Your assignment: The response should hold each line from the entries below where "optical" is found.

** Opening Data provided block **

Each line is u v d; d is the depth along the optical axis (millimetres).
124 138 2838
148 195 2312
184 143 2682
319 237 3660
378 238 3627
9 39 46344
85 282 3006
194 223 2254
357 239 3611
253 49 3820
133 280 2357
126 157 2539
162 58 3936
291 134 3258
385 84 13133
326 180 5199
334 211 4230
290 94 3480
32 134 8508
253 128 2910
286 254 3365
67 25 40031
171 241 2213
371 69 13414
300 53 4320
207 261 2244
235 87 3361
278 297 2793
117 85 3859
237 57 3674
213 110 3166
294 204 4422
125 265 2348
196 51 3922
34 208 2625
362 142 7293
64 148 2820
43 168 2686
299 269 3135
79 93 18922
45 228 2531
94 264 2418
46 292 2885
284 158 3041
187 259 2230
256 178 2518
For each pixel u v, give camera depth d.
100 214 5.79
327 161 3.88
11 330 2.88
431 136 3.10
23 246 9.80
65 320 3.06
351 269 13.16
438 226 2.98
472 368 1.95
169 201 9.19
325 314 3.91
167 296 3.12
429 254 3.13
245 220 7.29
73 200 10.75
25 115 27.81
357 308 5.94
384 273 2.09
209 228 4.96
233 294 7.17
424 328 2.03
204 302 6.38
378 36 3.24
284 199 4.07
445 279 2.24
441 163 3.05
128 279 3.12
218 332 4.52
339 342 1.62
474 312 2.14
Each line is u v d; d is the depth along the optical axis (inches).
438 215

** Closing Data provided block **
** Opening Data provided block **

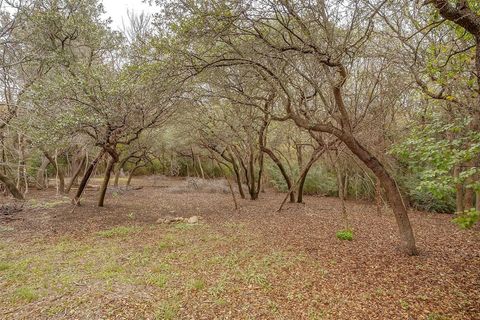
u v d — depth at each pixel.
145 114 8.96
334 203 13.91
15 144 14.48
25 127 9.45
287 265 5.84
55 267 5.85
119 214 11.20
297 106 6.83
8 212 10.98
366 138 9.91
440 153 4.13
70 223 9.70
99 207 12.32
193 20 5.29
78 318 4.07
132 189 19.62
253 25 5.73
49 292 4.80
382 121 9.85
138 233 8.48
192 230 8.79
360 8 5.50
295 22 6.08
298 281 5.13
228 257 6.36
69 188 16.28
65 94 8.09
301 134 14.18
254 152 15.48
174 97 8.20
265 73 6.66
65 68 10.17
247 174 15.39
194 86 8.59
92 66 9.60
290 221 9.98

** Closing Data provided block **

Task result:
Each line is u v d; d is the depth along the optical axis (millimetres).
Each line is u v d; d is the depth along the optical axis (inches).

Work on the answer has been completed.